Using Scrapy to Find a String in a Web Site

Last updated Sunday, 12. February 2017 07:53AM

I wanted to find pages on the University of Guam College of Natural and Life Sciences Web Site containing a specific string. This short python script, which uses the scrapy framework, does the trick:

test_spider.py

from scrapy.spiders import CrawlSpider, Rule
from scrapy.contrib.linkextractors import LinkExtractor

class someSpider(CrawlSpider):
  name = 'crawltest'
  allowed_domains = ['cnas-re.uog.edu']
  start_urls = ['http://cnas-re.uog.edu']
  rules = ( Rule(LinkExtractor(allow=()), follow=True,callback='parse_item'), )

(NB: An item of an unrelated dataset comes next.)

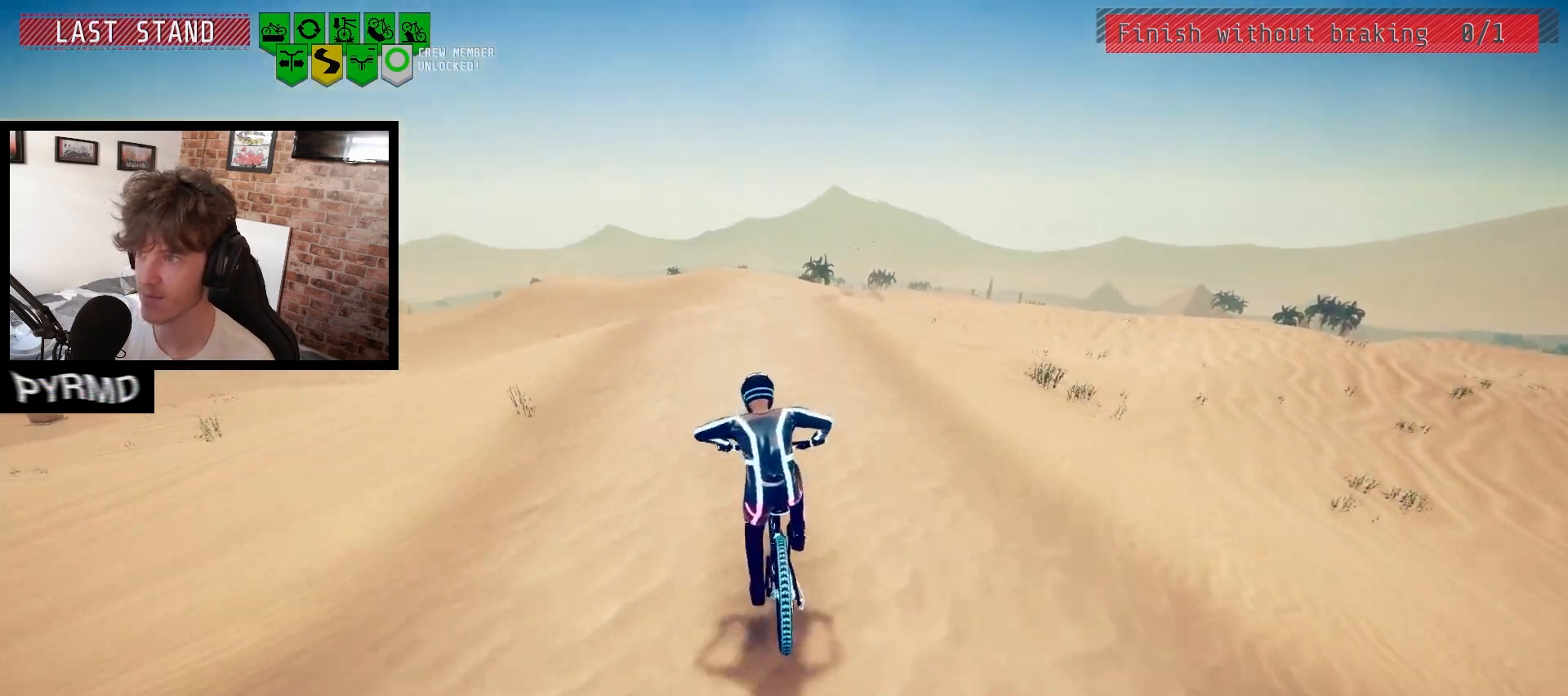
{"keys": ["space"], "events": [[167, "l", "down"], [250, "a", "up"], [250, "l", "up"]]}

  def parse_item(self, response):
    target = 'bell pepper'
    log = 'test_spider_log.md'
    if target in str(response.body):
      with open(log, 'a') as f:
        f.write('**{} was found in <{}>\n'.format(target, response.url))
    return

Executed from the command line using:

scrapy runspider test_spider.py -s DEPTH_LIMIT=2

Output: test_spider_log.md

bell pepper was found in http://cnas-re.uog.edu/soils-of-guam/

bell pepper was found in http://cnas-re.uog.edu/cnas-publications/?auth=&limit=17&tgid=&type=&usr=&yr=

bell pepper was found in http://cnas-re.uog.edu/cnas-publications/?auth=&tgid=115&type=&usr=&yr=

bell pepper was found in http://cnas-re.uog.edu/cnas-publications/?auth=&tgid=66&type=&usr=&yr=